As the date of the first round of elections approaches, desperation grips candidates and voters. Of the first, because their chances of moving to the second do not take flight or stagnate; and the latter, because they do not distinguish options to which they can endorse their support with optimism and hope.
As the date of the first round of elections approaches, desperation grips candidates and voters. Of the first, because their chances of moving to the second do not take flight or stagnate; and the latter, because they do not distinguish options to which they can endorse their support with optimism and hope.
In the case of the candidates, such desperation materializes in the sudden offer of crazy and populist measures. Or, to be precise, more crazy and populist than what they had already been doing throughout the campaign. A good example of this is the recent promise of the presidential candidate of Ahora Nación, Alfonso López Chau, to pardon the coup plotter Pedro Castillo if he came to power. While he was playing at being the “reasonable” alternative of the left, he did not say it. But now that, according to the latest legally disseminated polls, his voting intention is shrinking while those of other openly Castilian candidates grow, he has no qualms about embracing that cause, no matter how at odds with democracy. Something similar, moreover, has happened with his willingness to change the current Constitution.
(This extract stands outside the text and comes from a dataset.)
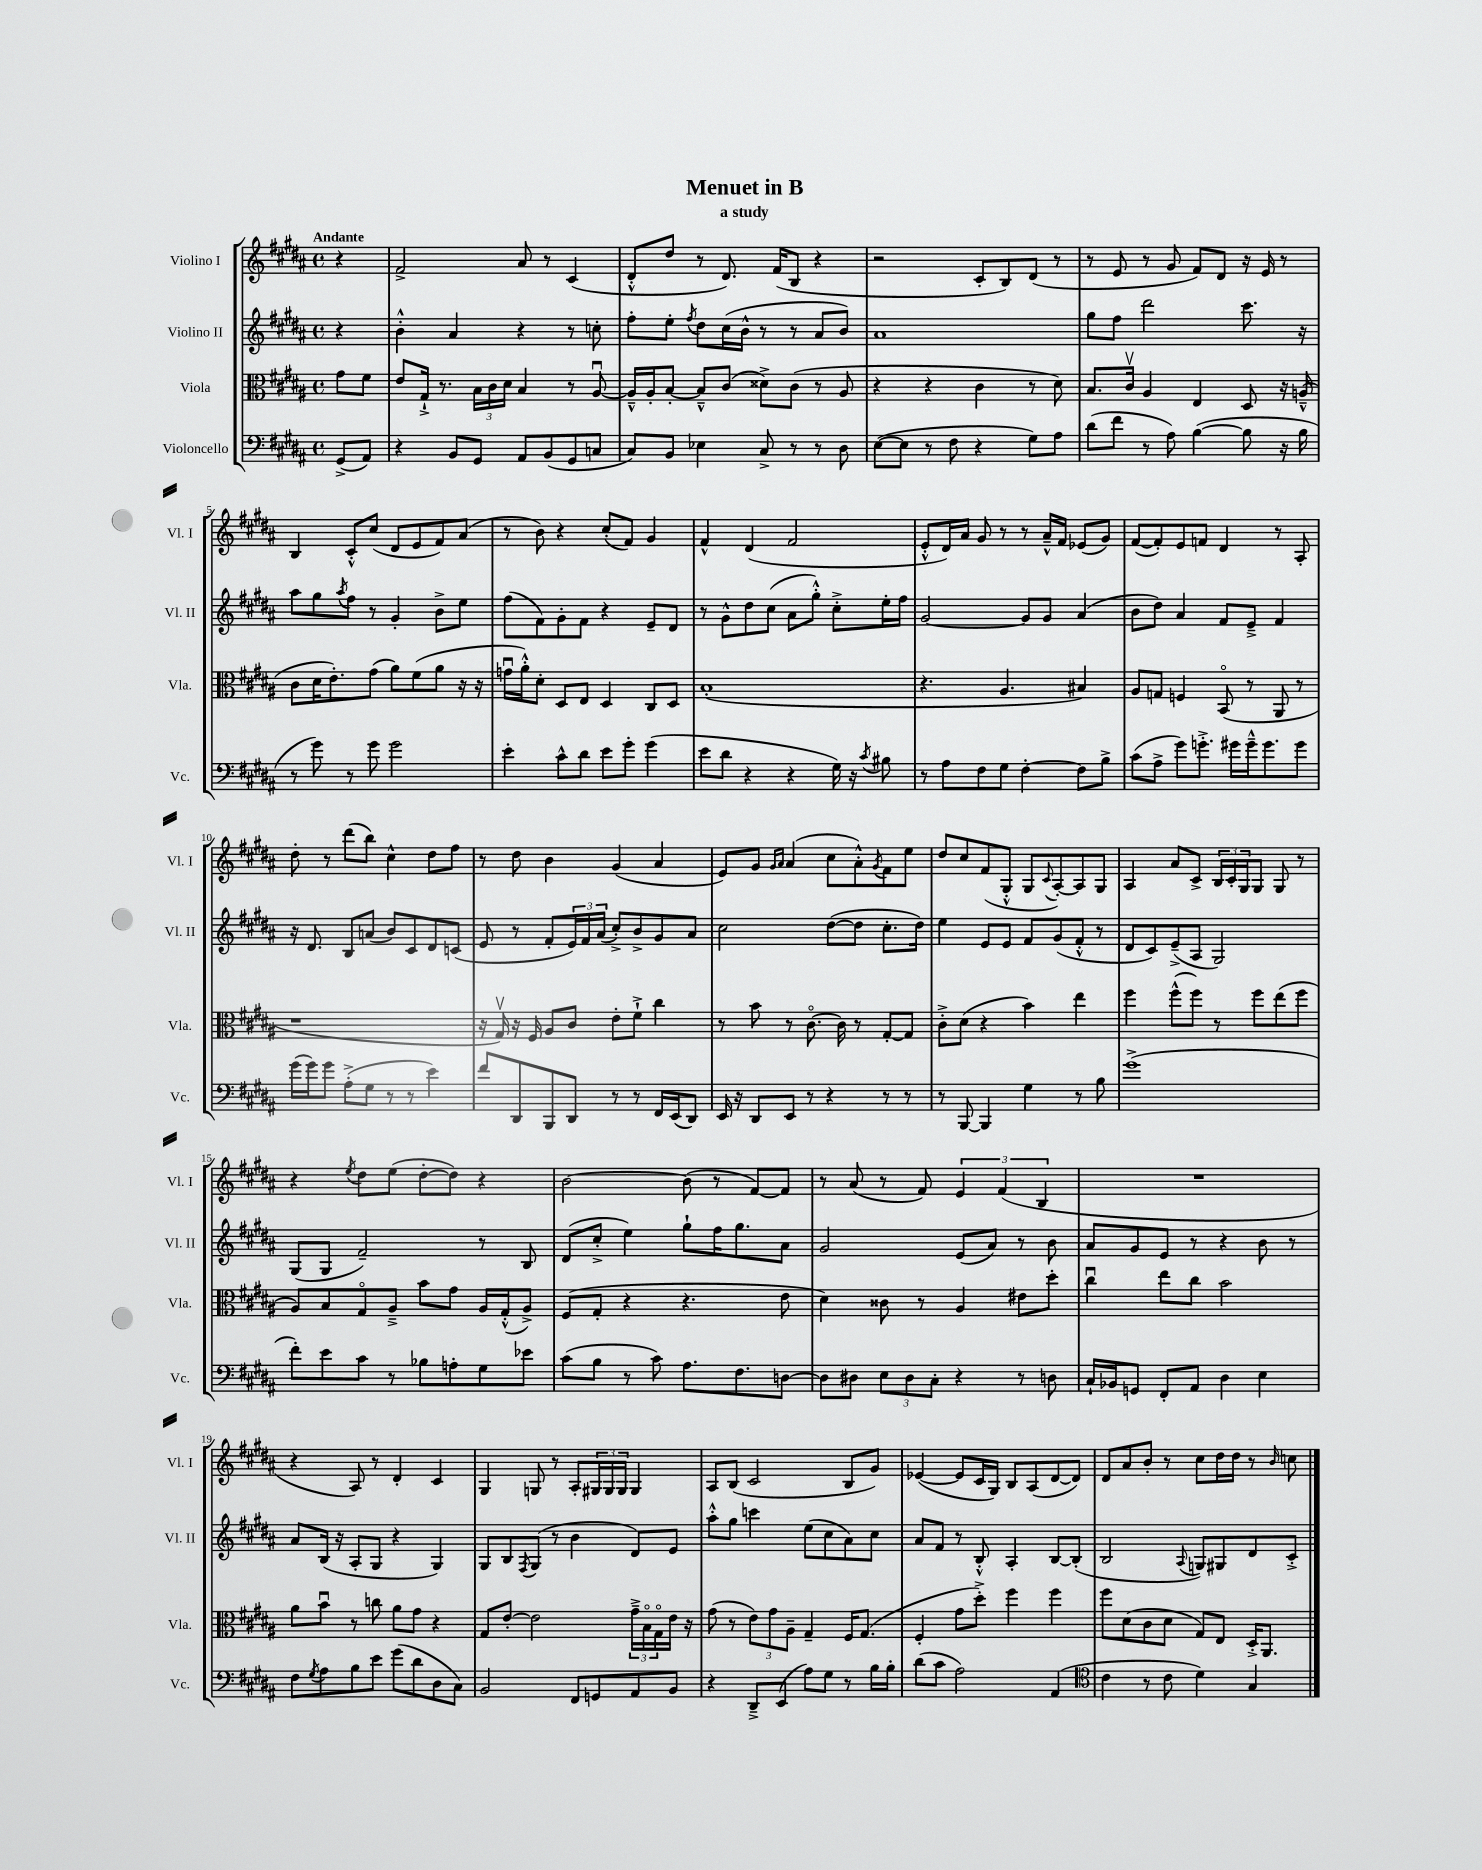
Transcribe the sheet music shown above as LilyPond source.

Anything to win the vote of the deluded would seem to be the motto.
Even more serious, however, is the desperation of young people who, in their eagerness to avoid giving their support to parties whose poor performance they have seen in recent years, focus on politicians from the past who are equally dangerous, but old enough to be off their radar. The paradigm of this type of candidate is Ricardo Belmont, the two-time mayor of Lima who now competes for the Obras party. The polls last weekend detected a certain increase in the intention to vote for him, and that would suggest that there is a sector of the population that does not know his history or his ideological identity. Do these young people know that during their municipal administrations Lima was a pasture for street vendors? Do you know that, in 2018, he ran for metropolitan mayor again, but this time for Perú Libertario – the name that the party of the fugitive Vladimir Cerrón had then – and that he carried out a xenophobic and sexist campaign? Do you know that, in 2021, he went from being a fierce critic of Pedro Castillo to being on the verge of being his advisor in just one week? Probably not, and that’s why we remember him here today.
And if the figure of Belmont were not enough to set off the alarm, just look at who is with him in the presidential ticket of the Civic Works Party. Its first vice president, Daniel Hugo Barragán Coloma, has documented ties with Antauro Humala, the ethnocacerista convicted of the murder of four police officers during the ‘andahuaylazo’ of January 2005; He was also appointed by Pedro Castillo as Minister of Defense. Its second vice president, Dina Irene Hancco Hancco, is serving a sentence for the crime of smuggling. In a country that in recent years has suffered firsthand the consequences of not carefully reviewing the background of those who aspire to power, ignoring who accompanies a candidate in the formula is a negligence that we cannot allow. Voting for Belmont is not just voting for him: it is voting for that entire company.